§ **Your assignment**
Transcribe the records below exactly, from their first line through the line containing "left hip: (180, 396, -4)". Omit every line after it.

§ **Stored entries**
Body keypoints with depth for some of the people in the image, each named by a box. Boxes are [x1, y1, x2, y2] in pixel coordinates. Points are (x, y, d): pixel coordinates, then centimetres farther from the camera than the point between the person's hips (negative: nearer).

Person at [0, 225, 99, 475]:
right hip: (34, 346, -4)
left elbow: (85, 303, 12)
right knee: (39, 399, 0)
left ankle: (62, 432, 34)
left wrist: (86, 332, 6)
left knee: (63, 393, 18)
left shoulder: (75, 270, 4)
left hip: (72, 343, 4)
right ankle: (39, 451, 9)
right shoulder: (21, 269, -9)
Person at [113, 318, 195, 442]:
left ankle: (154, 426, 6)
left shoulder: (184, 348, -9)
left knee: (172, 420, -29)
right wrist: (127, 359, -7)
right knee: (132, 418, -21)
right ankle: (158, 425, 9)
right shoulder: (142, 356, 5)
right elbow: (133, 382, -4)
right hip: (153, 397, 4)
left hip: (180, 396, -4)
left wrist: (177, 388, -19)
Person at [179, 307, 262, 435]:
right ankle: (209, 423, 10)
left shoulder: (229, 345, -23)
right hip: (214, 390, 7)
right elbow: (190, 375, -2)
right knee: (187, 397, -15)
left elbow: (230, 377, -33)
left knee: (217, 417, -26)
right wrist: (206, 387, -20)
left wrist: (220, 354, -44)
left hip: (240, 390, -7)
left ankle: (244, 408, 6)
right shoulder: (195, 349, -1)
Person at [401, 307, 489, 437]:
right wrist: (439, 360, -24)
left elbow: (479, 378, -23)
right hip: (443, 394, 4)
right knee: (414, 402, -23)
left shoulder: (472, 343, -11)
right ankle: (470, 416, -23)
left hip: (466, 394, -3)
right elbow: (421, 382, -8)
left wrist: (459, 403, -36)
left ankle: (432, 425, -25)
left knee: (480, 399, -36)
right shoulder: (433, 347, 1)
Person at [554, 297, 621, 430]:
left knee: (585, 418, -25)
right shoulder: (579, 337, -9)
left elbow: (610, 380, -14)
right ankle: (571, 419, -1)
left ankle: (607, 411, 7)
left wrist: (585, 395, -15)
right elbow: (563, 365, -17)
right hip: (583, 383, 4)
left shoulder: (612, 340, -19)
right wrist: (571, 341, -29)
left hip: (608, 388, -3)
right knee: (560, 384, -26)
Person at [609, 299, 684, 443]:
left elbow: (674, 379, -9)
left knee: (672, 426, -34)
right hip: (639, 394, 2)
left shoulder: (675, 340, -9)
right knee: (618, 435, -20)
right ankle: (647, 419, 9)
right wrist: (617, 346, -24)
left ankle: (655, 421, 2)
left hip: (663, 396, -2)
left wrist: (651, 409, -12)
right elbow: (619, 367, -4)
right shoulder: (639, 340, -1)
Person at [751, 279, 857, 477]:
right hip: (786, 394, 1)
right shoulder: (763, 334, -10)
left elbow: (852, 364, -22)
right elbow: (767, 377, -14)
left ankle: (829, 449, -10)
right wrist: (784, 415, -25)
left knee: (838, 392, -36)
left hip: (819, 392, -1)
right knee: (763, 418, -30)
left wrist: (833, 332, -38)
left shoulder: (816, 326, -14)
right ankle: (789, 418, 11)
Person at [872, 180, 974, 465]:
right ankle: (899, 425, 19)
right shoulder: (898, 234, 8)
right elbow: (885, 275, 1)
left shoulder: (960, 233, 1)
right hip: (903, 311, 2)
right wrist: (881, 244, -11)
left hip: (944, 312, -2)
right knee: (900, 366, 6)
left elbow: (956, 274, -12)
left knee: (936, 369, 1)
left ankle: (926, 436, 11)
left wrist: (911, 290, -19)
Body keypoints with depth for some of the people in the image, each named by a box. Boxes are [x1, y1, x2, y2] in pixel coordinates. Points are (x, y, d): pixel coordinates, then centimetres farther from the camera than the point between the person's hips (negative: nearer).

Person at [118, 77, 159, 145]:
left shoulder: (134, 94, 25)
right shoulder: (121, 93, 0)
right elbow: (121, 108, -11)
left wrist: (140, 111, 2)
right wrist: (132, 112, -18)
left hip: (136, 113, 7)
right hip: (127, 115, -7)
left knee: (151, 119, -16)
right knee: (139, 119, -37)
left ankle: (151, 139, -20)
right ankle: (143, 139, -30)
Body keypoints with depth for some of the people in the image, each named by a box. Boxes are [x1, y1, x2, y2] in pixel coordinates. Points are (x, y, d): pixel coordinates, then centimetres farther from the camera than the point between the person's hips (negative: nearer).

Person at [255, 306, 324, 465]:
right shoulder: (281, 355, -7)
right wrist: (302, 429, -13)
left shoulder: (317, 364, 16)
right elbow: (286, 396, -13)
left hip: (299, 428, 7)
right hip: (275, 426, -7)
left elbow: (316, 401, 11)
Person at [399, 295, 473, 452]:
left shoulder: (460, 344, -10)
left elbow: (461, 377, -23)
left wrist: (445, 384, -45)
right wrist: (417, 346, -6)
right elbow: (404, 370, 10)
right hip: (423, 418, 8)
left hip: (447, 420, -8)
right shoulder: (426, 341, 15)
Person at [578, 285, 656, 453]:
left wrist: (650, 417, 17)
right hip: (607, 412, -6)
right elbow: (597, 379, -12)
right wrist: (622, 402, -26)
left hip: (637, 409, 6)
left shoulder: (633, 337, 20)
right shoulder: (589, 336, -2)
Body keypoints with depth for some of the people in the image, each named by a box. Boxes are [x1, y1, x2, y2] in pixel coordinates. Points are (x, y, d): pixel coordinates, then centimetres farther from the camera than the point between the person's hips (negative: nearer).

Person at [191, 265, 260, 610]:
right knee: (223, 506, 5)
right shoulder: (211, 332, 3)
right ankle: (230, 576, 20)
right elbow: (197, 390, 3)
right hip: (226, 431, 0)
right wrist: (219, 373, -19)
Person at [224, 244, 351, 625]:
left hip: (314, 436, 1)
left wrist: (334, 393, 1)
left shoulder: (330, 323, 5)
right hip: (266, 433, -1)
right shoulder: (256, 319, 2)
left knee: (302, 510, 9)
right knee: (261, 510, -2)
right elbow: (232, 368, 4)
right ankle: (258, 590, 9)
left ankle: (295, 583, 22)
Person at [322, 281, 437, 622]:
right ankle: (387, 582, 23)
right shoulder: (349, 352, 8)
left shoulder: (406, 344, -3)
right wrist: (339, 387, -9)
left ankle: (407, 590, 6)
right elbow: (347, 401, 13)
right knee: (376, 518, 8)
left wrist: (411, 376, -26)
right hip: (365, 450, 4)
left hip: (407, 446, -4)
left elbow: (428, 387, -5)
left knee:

§ **Response below**
Body keypoints with depth for some of the people in the image, each named by a box. Boxes are [x1, y1, x2, y2] in pixel coordinates. Points are (x, y, d): pixel coordinates, then centimetres farther from the camera than the point between the person's hips (negative: nearer).

Person at [0, 225, 99, 475]:
right hip: (34, 346, -4)
left elbow: (85, 303, 12)
right knee: (39, 399, 0)
left ankle: (62, 432, 34)
left wrist: (86, 332, 6)
left knee: (63, 393, 18)
left shoulder: (75, 270, 4)
left hip: (72, 343, 4)
right ankle: (39, 451, 9)
right shoulder: (21, 269, -9)
Person at [113, 318, 195, 442]:
left ankle: (154, 426, 6)
left shoulder: (184, 348, -9)
left knee: (172, 420, -29)
right wrist: (127, 359, -7)
right knee: (132, 418, -21)
right ankle: (158, 425, 9)
right shoulder: (142, 356, 5)
right elbow: (133, 382, -4)
right hip: (153, 397, 4)
left hip: (180, 396, -4)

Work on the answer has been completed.